Janani K of India Today gave 2.5/5 stars and wrote, "It is high time that Shankar rethinks his way to grandeur filmmaking. [...] Game Changer presents potential ideas but falls short in delivering a lasting impact." Sudhir Srinivasan of Cinema Express gave 2.5/5 stars and wrote, "But here's the thing: a three-hour canvas of hero-uses-rules-to-thwart-villains can only stretch so far without fraying, especially when the film itself doesn't treat it too much reverence." Kirubhakar Purushothaman of News18 gave 2.5/5 stars and wrote, "While mainstream Indian cinema has changed significantly in terms of style and content, Shankar's constant bet on his old ideas seems to be surprising. A lot remains the same in this film, which is ironically titled Game Changer."

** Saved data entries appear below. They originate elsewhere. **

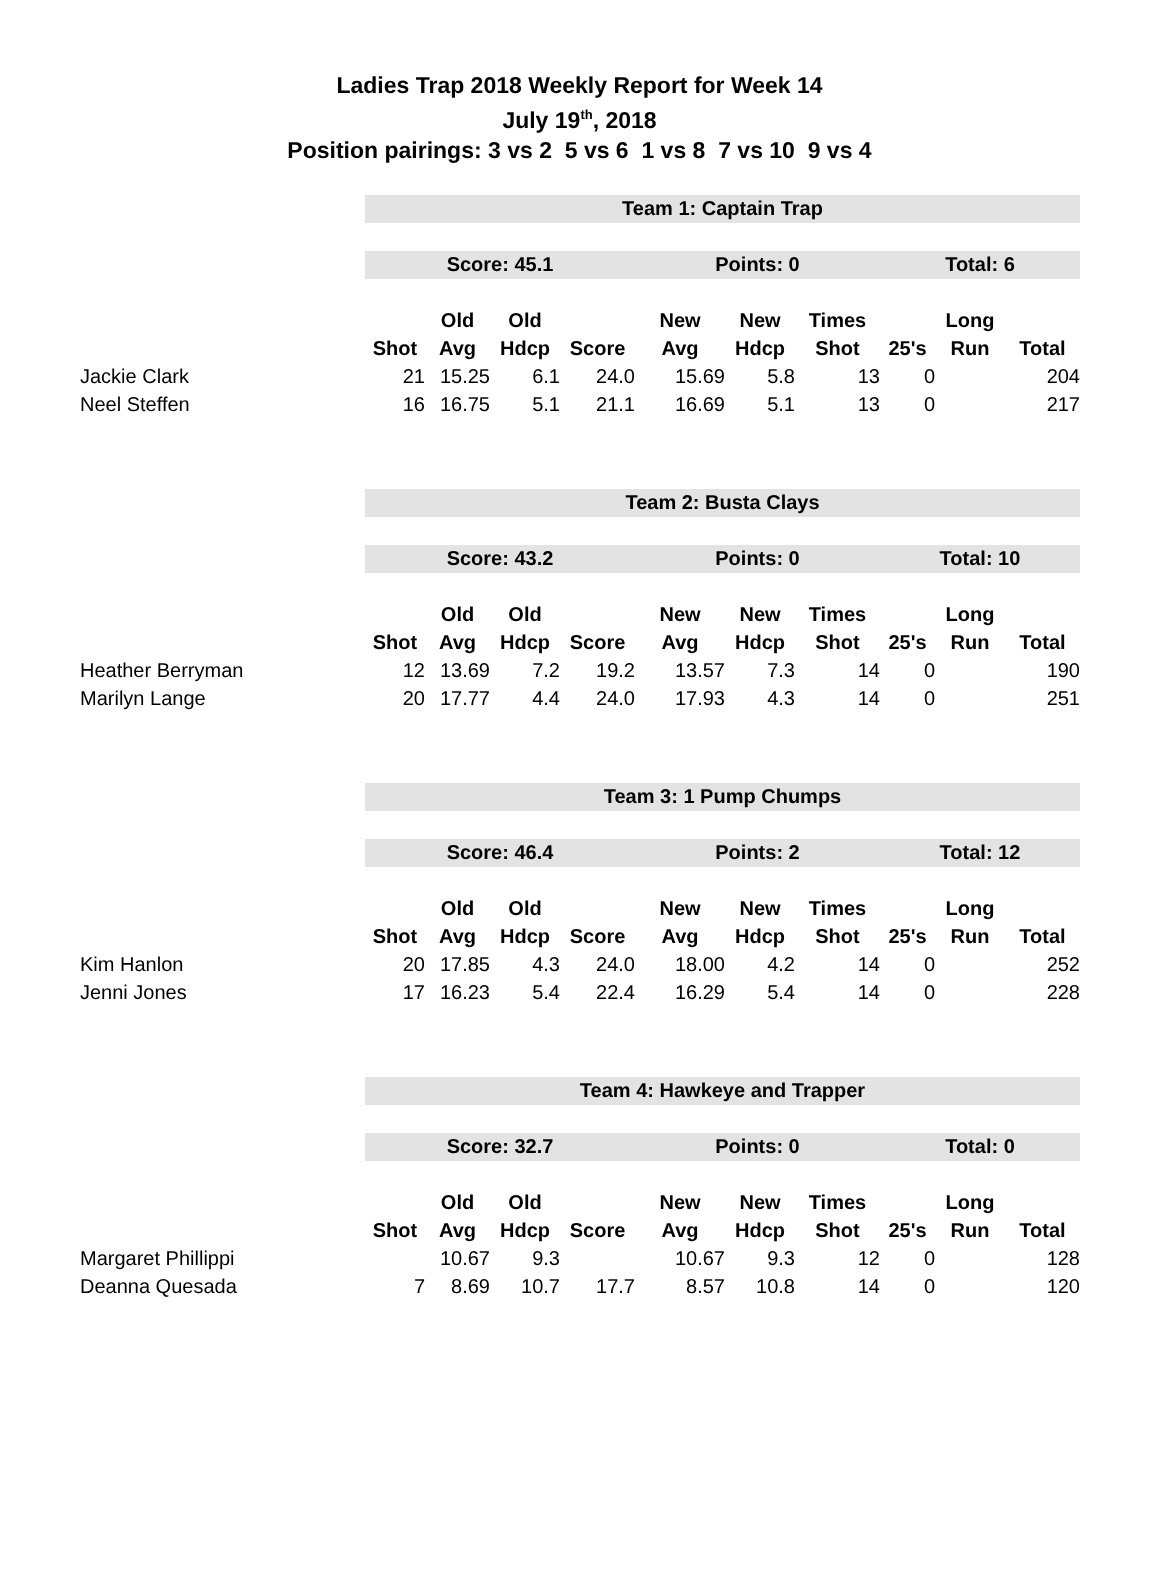Ladies Trap 2018 Weekly Report for Week 14
July 19<sup>th</sup>, 2018
Position pairings: 3 vs 2 5 vs 6 1 vs 8 7 vs 10 9 vs 4
| | Team 1: Captain Trap | | | | | | | | | | |
| | Score: 45.1 | | | | Points: 0 | | | Total: 6 | | | |
| | | Old | Old | | New | New | Times | | Long | | |
| | Shot | Avg | Hdcp | Score | Avg | Hdcp | Shot | 25's | Run | Total | |
| Jackie Clark | 21 | 15.25 | 6.1 | 24.0 | 15.69 | 5.8 | 13 | 0 | | 204 | |
| Neel Steffen | 16 | 16.75 | 5.1 | 21.1 | 16.69 | 5.1 | 13 | 0 | | 217 | |
| | Team 2: Busta Clays | | | | | | | | | | |
| | Score: 43.2 | | | | Points: 0 | | | Total: 10 | | | |
| | | Old | Old | | New | New | Times | | Long | | |
| | Shot | Avg | Hdcp | Score | Avg | Hdcp | Shot | 25's | Run | Total | |
| Heather Berryman | 12 | 13.69 | 7.2 | 19.2 | 13.57 | 7.3 | 14 | 0 | | 190 | |
| Marilyn Lange | 20 | 17.77 | 4.4 | 24.0 | 17.93 | 4.3 | 14 | 0 | | 251 | |
| | Team 3: 1 Pump Chumps | | | | | | | | | | |
| | Score: 46.4 | | | | Points: 2 | | | Total: 12 | | | |
| | | Old | Old | | New | New | Times | | Long | | |
| | Shot | Avg | Hdcp | Score | Avg | Hdcp | Shot | 25's | Run | Total | |
| Kim Hanlon | 20 | 17.85 | 4.3 | 24.0 | 18.00 | 4.2 | 14 | 0 | | 252 | |
| Jenni Jones | 17 | 16.23 | 5.4 | 22.4 | 16.29 | 5.4 | 14 | 0 | | 228 | |
| | Team 4: Hawkeye and Trapper | | | | | | | | | | |
| | Score: 32.7 | | | | Points: 0 | | | Total: 0 | | | |
| | | Old | Old | | New | New | Times | | Long | | |
| | Shot | Avg | Hdcp | Score | Avg | Hdcp | Shot | 25's | Run | Total | |
| Margaret Phillippi | | 10.67 | 9.3 | | 10.67 | 9.3 | 12 | 0 | | 128 | |
| Deanna Quesada | 7 | 8.69 | 10.7 | 17.7 | 8.57 | 10.8 | 14 | 0 | | 120 | |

Saibal Chatterjee of NDTV gave 2/5 stars and wrote, "Game Changer is never found wanting in the matter of giving plausibility a wide berth and finding easy answers to complex conundrums. The film has a second half that is far better than the first, but taken together they do not add up." BVS Prakash of Deccan Chronicle gave 2/5 stars and wrote, "Director Shankar has to give up his old ideas and come back with refreshing story which doesn't have any shade or resemblance to his earlier blockbusters."

Amit Bhatia of ABP Live gave 2/5 stars and wrote, "Game Changer' fails to live up to its grand title. While Ram Charan's performance is a saving grace, the predictable storyline, over-the-top execution, and lack of originality weigh the film down." Vinamra Mathur of Firstpost gave 2/5 stars and wrote, "In Game Changer, filmmaker Karthik Subbaraj gets the credit for the story. Of course, it's not as unwatchable as Satyameva Jayate 2 or Indian 2, but is that genuinely a compliment?" Neeshita Nyayapati of Hindustan Times wrote, "Game Changer is strictly average, even as you're rooting for it to be something more. It succeeds in staying focused on what it sets out to do - call out corruption in Indian politics - but gives you nothing more. And after Shankar's last outing, Indian 2, maybe that's a win."

=== Box office ===
The film had an estimated worldwide gross of ₹195 crore.